TASK GOAL: Please switch every "Select options" in the records below to "View options", keeping all other text unchanged, and leave the pictures out.
○ ○ ○ ○
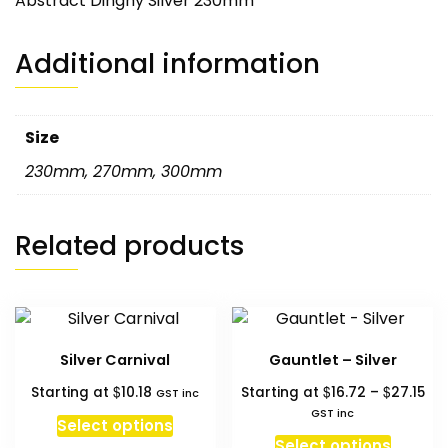
Abstract Dinghy Silver 230mm
Additional information
Size
230mm
,
270mm
,
300mm
Related products
Silver Carnival
Gauntlet – Silver
Pri
$
$
$
Starting at
10.18
Starting at
16.72
–
27.15
GST inc
ran
GST inc
Select options
$16
This
Select options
○ ○ ○ ○
THE ANSWER:
Abstract Dinghy Silver 230mm
Additional information
Size
230mm
,
270mm
,
300mm
Related products
Silver Carnival
Gauntlet – Silver
Pri
$
$
$
Starting at
10.18
Starting at
16.72
–
27.15
GST inc
ran
GST inc
View options
$16
This
View options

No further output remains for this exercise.